Iran suspended uranium enrichment in November as a confidence-building measure to get EU-Iran talks going.

But it refuses to permanently abandon enrichment, saying its nuclear program is peaceful and pointing out that it has a right to make nuclear fuel under the provisions of the nuclear Non-Proliferation Treaty, regardless of US charges that Tehran is secretly developing atomic weapons.

The pilot plant would have a relatively small number of centrifuges, the officials said.

Centrifuges, placed in sequence, refine increasingly enriched uranium with each cycle.

In highly refined form, the substance can be used in the explosive core of nuclear weapons, but less refined forms of enriched uranium can be fuel for civilian nuclear reactors.

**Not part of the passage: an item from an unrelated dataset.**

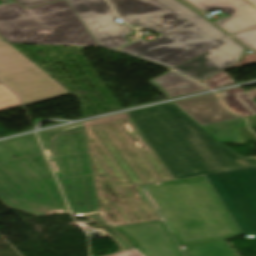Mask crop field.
<instances>
[{"mask_svg":"<svg viewBox=\"0 0 256 256\" xmlns=\"http://www.w3.org/2000/svg\"><path fill=\"white\" fill-rule=\"evenodd\" d=\"M19 158L0 164V200L33 213H69L35 135L4 142Z\"/></svg>","mask_w":256,"mask_h":256,"instance_id":"5","label":"crop field"},{"mask_svg":"<svg viewBox=\"0 0 256 256\" xmlns=\"http://www.w3.org/2000/svg\"><path fill=\"white\" fill-rule=\"evenodd\" d=\"M74 215L100 212L80 123L38 133Z\"/></svg>","mask_w":256,"mask_h":256,"instance_id":"7","label":"crop field"},{"mask_svg":"<svg viewBox=\"0 0 256 256\" xmlns=\"http://www.w3.org/2000/svg\"><path fill=\"white\" fill-rule=\"evenodd\" d=\"M206 177L243 234H256V167Z\"/></svg>","mask_w":256,"mask_h":256,"instance_id":"9","label":"crop field"},{"mask_svg":"<svg viewBox=\"0 0 256 256\" xmlns=\"http://www.w3.org/2000/svg\"><path fill=\"white\" fill-rule=\"evenodd\" d=\"M119 234H121L126 240L128 239H132L129 235H127L125 232H123L121 229H119L118 227L114 228Z\"/></svg>","mask_w":256,"mask_h":256,"instance_id":"23","label":"crop field"},{"mask_svg":"<svg viewBox=\"0 0 256 256\" xmlns=\"http://www.w3.org/2000/svg\"><path fill=\"white\" fill-rule=\"evenodd\" d=\"M119 228L134 238L128 242L142 256H184L162 220Z\"/></svg>","mask_w":256,"mask_h":256,"instance_id":"11","label":"crop field"},{"mask_svg":"<svg viewBox=\"0 0 256 256\" xmlns=\"http://www.w3.org/2000/svg\"><path fill=\"white\" fill-rule=\"evenodd\" d=\"M200 126L241 118L230 110L216 93L175 102Z\"/></svg>","mask_w":256,"mask_h":256,"instance_id":"13","label":"crop field"},{"mask_svg":"<svg viewBox=\"0 0 256 256\" xmlns=\"http://www.w3.org/2000/svg\"><path fill=\"white\" fill-rule=\"evenodd\" d=\"M242 126H246L244 118L203 126V128L219 142L226 144L240 141L237 128Z\"/></svg>","mask_w":256,"mask_h":256,"instance_id":"15","label":"crop field"},{"mask_svg":"<svg viewBox=\"0 0 256 256\" xmlns=\"http://www.w3.org/2000/svg\"><path fill=\"white\" fill-rule=\"evenodd\" d=\"M4 39H2L1 37H0V41H3Z\"/></svg>","mask_w":256,"mask_h":256,"instance_id":"26","label":"crop field"},{"mask_svg":"<svg viewBox=\"0 0 256 256\" xmlns=\"http://www.w3.org/2000/svg\"><path fill=\"white\" fill-rule=\"evenodd\" d=\"M167 98L208 90V88L175 72H168L150 81Z\"/></svg>","mask_w":256,"mask_h":256,"instance_id":"14","label":"crop field"},{"mask_svg":"<svg viewBox=\"0 0 256 256\" xmlns=\"http://www.w3.org/2000/svg\"><path fill=\"white\" fill-rule=\"evenodd\" d=\"M188 62V61H187ZM186 63V62H185ZM184 64V63H183ZM182 65V64H181Z\"/></svg>","mask_w":256,"mask_h":256,"instance_id":"27","label":"crop field"},{"mask_svg":"<svg viewBox=\"0 0 256 256\" xmlns=\"http://www.w3.org/2000/svg\"><path fill=\"white\" fill-rule=\"evenodd\" d=\"M0 80L24 105L70 94L7 41L0 42Z\"/></svg>","mask_w":256,"mask_h":256,"instance_id":"8","label":"crop field"},{"mask_svg":"<svg viewBox=\"0 0 256 256\" xmlns=\"http://www.w3.org/2000/svg\"><path fill=\"white\" fill-rule=\"evenodd\" d=\"M15 155L9 150V148L3 143H0V163L13 160Z\"/></svg>","mask_w":256,"mask_h":256,"instance_id":"20","label":"crop field"},{"mask_svg":"<svg viewBox=\"0 0 256 256\" xmlns=\"http://www.w3.org/2000/svg\"><path fill=\"white\" fill-rule=\"evenodd\" d=\"M202 11L221 8L232 16L215 21L232 34L256 27V8L245 0H187ZM227 13V14H228Z\"/></svg>","mask_w":256,"mask_h":256,"instance_id":"12","label":"crop field"},{"mask_svg":"<svg viewBox=\"0 0 256 256\" xmlns=\"http://www.w3.org/2000/svg\"><path fill=\"white\" fill-rule=\"evenodd\" d=\"M0 35L10 43L99 47L66 0L32 9L0 5Z\"/></svg>","mask_w":256,"mask_h":256,"instance_id":"6","label":"crop field"},{"mask_svg":"<svg viewBox=\"0 0 256 256\" xmlns=\"http://www.w3.org/2000/svg\"><path fill=\"white\" fill-rule=\"evenodd\" d=\"M198 182H208V180L206 179L205 175H202V176H196V177H191V178L179 179V180L156 183V184H150V185H144V186L180 184V183H198Z\"/></svg>","mask_w":256,"mask_h":256,"instance_id":"19","label":"crop field"},{"mask_svg":"<svg viewBox=\"0 0 256 256\" xmlns=\"http://www.w3.org/2000/svg\"><path fill=\"white\" fill-rule=\"evenodd\" d=\"M68 2L101 47L113 50L129 42L125 37L131 34L132 29L127 24H119L114 20L117 15L105 0Z\"/></svg>","mask_w":256,"mask_h":256,"instance_id":"10","label":"crop field"},{"mask_svg":"<svg viewBox=\"0 0 256 256\" xmlns=\"http://www.w3.org/2000/svg\"><path fill=\"white\" fill-rule=\"evenodd\" d=\"M247 1L253 4L254 6H256V0H247Z\"/></svg>","mask_w":256,"mask_h":256,"instance_id":"24","label":"crop field"},{"mask_svg":"<svg viewBox=\"0 0 256 256\" xmlns=\"http://www.w3.org/2000/svg\"><path fill=\"white\" fill-rule=\"evenodd\" d=\"M178 245L242 234L210 183L142 187Z\"/></svg>","mask_w":256,"mask_h":256,"instance_id":"4","label":"crop field"},{"mask_svg":"<svg viewBox=\"0 0 256 256\" xmlns=\"http://www.w3.org/2000/svg\"><path fill=\"white\" fill-rule=\"evenodd\" d=\"M21 106L19 98L4 85L0 84V112Z\"/></svg>","mask_w":256,"mask_h":256,"instance_id":"17","label":"crop field"},{"mask_svg":"<svg viewBox=\"0 0 256 256\" xmlns=\"http://www.w3.org/2000/svg\"><path fill=\"white\" fill-rule=\"evenodd\" d=\"M181 2H183L184 4L188 5L187 3H185L183 0H180ZM189 7H191L192 9L196 10L195 8H193L192 6L188 5ZM197 12H199L198 10H196ZM201 13V12H199ZM202 14V13H201Z\"/></svg>","mask_w":256,"mask_h":256,"instance_id":"25","label":"crop field"},{"mask_svg":"<svg viewBox=\"0 0 256 256\" xmlns=\"http://www.w3.org/2000/svg\"><path fill=\"white\" fill-rule=\"evenodd\" d=\"M237 256V255H236Z\"/></svg>","mask_w":256,"mask_h":256,"instance_id":"28","label":"crop field"},{"mask_svg":"<svg viewBox=\"0 0 256 256\" xmlns=\"http://www.w3.org/2000/svg\"><path fill=\"white\" fill-rule=\"evenodd\" d=\"M17 1L25 7H31V6H35V5H39V4H43V3H47L55 0H17Z\"/></svg>","mask_w":256,"mask_h":256,"instance_id":"21","label":"crop field"},{"mask_svg":"<svg viewBox=\"0 0 256 256\" xmlns=\"http://www.w3.org/2000/svg\"><path fill=\"white\" fill-rule=\"evenodd\" d=\"M233 36L256 52V29L242 32Z\"/></svg>","mask_w":256,"mask_h":256,"instance_id":"18","label":"crop field"},{"mask_svg":"<svg viewBox=\"0 0 256 256\" xmlns=\"http://www.w3.org/2000/svg\"><path fill=\"white\" fill-rule=\"evenodd\" d=\"M185 250L187 256H235L236 254L225 241L190 245Z\"/></svg>","mask_w":256,"mask_h":256,"instance_id":"16","label":"crop field"},{"mask_svg":"<svg viewBox=\"0 0 256 256\" xmlns=\"http://www.w3.org/2000/svg\"><path fill=\"white\" fill-rule=\"evenodd\" d=\"M108 256H141L136 250L122 251Z\"/></svg>","mask_w":256,"mask_h":256,"instance_id":"22","label":"crop field"},{"mask_svg":"<svg viewBox=\"0 0 256 256\" xmlns=\"http://www.w3.org/2000/svg\"><path fill=\"white\" fill-rule=\"evenodd\" d=\"M81 125L103 219L117 226L161 219L140 185L174 178L127 113Z\"/></svg>","mask_w":256,"mask_h":256,"instance_id":"1","label":"crop field"},{"mask_svg":"<svg viewBox=\"0 0 256 256\" xmlns=\"http://www.w3.org/2000/svg\"><path fill=\"white\" fill-rule=\"evenodd\" d=\"M118 15L137 30H154L161 36L140 39L123 48L162 66L173 68L215 46L225 44L176 68L202 82L238 62L245 47L207 19L177 0H108Z\"/></svg>","mask_w":256,"mask_h":256,"instance_id":"2","label":"crop field"},{"mask_svg":"<svg viewBox=\"0 0 256 256\" xmlns=\"http://www.w3.org/2000/svg\"><path fill=\"white\" fill-rule=\"evenodd\" d=\"M128 115L175 179L256 166L219 143L173 103Z\"/></svg>","mask_w":256,"mask_h":256,"instance_id":"3","label":"crop field"}]
</instances>
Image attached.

Experts have told AFP the pilot plant would have 500 to 2,000 centrifuges instead of the 54,000-centrifuge cascade Iran has said it wants to build.

The Iranians said they would allow close monitoring of a pilot facility by the Vienna-based International Atomic Energy Agency (IAEA), the official said, adding that the European trio would "look at this (proposal) with experts."

"If the experts find a way to monitor this in an effective way, then why not?" the official said.

The United States, which wants to haul Iran before the UN Security Council over what it says is a covert nuclear weapons program, has softened its stance and agreed to support European countries in offering Tehran trade, technology and security incentives if it gives up enrichment.

US officials however say that if Iran is allowed to keep any sort of enrichment capability, it would gain the capacity to make nuclear weapons.

The Europeans told the Iranians on Wednesday that "for us it is clear Iran should not be doing enrichment," the European official said.

The European trio made it clear that Tehran must give "objective guarantees that (the Iranians) take away from their nuclear program everything that can be dangerous" in terms of nuclear weapons proliferation, the official said.

The official noted that this referred not only to uranium enrichment but also to reprocessing spent fuel, a process that can extract plutonium, which also can be used to make nuclear weapons.

But a senior European diplomat told AFP: "If you want to have an agreement, both sides will have to compromise."

The diplomat insisted that "the sheer fact that this (the Iranian proposal) is being studied does not mean it is accepted."

"The only meaning of what is happening is that the negotiating process is alive and kicking. There is something to be discussed," the diplomat said.

Iran and the European trio agreed Wednesday to continue their nuclear talks despite having failed to secure an agreement on uranium enrichment.

Tehran had previously threatened to break off the talks that had begun in December if Wednesday's meeting in Paris failed to make progress, but both sides praised the encounter as constructive.